インドネシア:ICMA、DMO不履行の石炭採掘事業者に対する制裁金廃止を政府に要求

掲載日:2020年7月9日

6月30日付の地元報道によると、インドネシア石炭鉱業協会(ICMA)はエネルギー・鉱物資源省(MEMR)へ書簡を送り、2019年の省令で定める国内供給義務(DMO)量不履行の石炭採掘事業者に対する制裁金に関してその廃止を求めた。

このような制裁金廃止の要求が出てきた背景にはCOVID-19(新型コロナウイルス感染症)感染拡大以降の国内石炭需要の低下がある。

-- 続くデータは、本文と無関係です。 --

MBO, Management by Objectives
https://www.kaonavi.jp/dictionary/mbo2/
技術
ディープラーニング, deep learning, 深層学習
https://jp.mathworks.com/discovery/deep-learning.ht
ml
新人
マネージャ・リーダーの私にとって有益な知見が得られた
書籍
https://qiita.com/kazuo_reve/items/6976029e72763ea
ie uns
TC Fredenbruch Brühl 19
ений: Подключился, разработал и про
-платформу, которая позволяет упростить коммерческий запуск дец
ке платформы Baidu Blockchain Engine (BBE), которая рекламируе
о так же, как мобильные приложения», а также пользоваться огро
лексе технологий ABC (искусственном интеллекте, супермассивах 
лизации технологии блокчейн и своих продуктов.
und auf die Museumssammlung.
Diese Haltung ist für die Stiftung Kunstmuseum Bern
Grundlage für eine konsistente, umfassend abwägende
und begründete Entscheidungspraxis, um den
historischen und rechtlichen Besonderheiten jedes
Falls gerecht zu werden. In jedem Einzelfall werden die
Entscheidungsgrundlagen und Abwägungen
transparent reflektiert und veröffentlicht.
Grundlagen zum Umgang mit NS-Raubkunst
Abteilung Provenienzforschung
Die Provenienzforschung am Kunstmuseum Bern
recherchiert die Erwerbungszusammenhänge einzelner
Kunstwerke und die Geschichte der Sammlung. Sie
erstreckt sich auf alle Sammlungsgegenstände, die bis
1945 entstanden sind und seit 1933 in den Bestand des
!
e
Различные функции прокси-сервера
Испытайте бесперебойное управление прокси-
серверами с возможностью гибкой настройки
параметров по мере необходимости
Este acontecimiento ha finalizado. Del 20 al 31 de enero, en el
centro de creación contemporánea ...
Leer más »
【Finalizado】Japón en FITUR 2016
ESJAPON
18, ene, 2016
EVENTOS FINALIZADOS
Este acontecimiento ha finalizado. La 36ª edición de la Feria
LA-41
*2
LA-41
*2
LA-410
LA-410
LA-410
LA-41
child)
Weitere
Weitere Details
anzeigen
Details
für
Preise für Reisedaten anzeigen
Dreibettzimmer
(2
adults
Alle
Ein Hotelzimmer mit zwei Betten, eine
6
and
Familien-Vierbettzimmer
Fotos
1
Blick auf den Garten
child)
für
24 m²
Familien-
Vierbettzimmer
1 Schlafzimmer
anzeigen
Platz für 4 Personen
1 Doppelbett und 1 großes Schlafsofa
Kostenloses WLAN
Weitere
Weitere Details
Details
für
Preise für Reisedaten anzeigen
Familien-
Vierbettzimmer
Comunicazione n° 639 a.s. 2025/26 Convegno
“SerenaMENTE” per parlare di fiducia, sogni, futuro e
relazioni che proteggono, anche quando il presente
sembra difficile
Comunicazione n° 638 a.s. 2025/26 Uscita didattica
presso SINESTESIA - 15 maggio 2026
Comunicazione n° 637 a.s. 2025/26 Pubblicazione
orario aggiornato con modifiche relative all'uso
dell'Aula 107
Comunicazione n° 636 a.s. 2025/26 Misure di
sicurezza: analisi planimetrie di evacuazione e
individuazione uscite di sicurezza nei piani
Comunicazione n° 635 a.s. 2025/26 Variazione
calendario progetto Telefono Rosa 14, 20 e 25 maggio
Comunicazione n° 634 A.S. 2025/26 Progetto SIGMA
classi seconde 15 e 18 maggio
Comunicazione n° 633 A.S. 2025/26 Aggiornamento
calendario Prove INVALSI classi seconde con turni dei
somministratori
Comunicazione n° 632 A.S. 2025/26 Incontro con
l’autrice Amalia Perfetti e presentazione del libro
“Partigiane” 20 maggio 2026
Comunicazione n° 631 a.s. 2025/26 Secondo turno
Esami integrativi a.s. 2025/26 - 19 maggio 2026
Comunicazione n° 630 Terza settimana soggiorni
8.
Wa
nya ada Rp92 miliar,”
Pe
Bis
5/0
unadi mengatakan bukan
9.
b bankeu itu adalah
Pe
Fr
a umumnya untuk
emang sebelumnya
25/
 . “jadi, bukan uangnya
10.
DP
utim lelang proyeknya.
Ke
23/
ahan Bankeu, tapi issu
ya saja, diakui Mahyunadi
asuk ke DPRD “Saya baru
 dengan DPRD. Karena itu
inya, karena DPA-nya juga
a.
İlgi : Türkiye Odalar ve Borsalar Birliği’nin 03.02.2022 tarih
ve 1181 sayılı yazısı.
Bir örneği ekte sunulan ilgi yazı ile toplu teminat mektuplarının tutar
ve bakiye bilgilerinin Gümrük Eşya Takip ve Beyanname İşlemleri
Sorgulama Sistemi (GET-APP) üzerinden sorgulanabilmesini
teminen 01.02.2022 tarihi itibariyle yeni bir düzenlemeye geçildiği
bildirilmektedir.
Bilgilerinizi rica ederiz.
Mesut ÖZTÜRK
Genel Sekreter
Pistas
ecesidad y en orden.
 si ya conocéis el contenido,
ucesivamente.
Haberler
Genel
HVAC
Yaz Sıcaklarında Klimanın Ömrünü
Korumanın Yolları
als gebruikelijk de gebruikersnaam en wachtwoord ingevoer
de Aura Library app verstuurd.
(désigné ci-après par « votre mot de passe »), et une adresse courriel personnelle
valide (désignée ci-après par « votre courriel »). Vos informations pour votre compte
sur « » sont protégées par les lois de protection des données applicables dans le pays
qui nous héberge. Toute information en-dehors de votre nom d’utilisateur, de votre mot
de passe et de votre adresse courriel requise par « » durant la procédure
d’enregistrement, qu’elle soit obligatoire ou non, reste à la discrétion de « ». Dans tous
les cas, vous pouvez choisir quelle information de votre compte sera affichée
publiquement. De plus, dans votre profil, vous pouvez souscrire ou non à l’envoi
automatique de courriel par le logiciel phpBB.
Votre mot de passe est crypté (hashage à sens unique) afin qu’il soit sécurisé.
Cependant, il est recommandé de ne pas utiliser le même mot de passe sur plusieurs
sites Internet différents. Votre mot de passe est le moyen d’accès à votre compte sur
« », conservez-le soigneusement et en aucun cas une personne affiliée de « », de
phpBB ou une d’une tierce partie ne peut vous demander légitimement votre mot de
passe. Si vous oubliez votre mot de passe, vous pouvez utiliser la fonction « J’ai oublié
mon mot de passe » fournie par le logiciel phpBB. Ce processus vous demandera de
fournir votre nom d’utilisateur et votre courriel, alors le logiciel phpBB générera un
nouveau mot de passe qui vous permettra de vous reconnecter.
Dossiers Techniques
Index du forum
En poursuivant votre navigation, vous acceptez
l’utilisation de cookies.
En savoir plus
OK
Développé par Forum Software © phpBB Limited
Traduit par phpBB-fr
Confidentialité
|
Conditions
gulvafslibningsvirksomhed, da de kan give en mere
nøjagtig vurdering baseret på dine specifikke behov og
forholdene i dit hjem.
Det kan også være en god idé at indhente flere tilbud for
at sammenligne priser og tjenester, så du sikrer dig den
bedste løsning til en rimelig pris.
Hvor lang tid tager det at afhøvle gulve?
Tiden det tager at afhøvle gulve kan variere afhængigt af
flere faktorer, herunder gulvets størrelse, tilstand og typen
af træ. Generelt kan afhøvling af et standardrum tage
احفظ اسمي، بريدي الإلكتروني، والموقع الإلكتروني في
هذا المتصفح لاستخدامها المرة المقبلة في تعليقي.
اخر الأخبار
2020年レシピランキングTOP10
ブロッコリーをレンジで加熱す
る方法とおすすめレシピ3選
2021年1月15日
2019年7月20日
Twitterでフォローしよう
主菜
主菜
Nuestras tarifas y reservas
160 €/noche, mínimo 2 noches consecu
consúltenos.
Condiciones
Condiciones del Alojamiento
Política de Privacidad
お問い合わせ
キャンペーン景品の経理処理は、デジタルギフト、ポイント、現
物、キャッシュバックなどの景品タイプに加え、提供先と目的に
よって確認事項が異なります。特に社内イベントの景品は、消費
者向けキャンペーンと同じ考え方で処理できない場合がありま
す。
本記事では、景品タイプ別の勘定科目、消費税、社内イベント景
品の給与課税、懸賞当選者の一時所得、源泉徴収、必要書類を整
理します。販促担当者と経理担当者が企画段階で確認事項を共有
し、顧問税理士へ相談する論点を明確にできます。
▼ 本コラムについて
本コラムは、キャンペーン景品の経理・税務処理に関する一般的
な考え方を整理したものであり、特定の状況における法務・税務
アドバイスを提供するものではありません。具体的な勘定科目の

同規制では、DMO割当量を満たせなかった石炭採掘事業者は、石炭の発熱量に応じて1トンあたり最高で1.5USDの制裁金を政府に支払わなければならないことになっている。

また、MEMRは、COVID-19の感染拡大により家庭での石炭消費量が落ち込んでいることをうけて2020年のDMO量の目標数値を下方修正したことを発表した。

2020年の新たな石炭DMO量予測では、当初の目標値である155百万トンから140.8百万トンへと下げて設定された。2019年のDMO達成量は138.41百万トンであった。

政府のDMO政策の下では国内の石炭採掘事業者は少なくとも生産量の25%を国内に割り当てなければならない。政府は同国の2020年の石炭生産量の目標値を550百万トンとしている。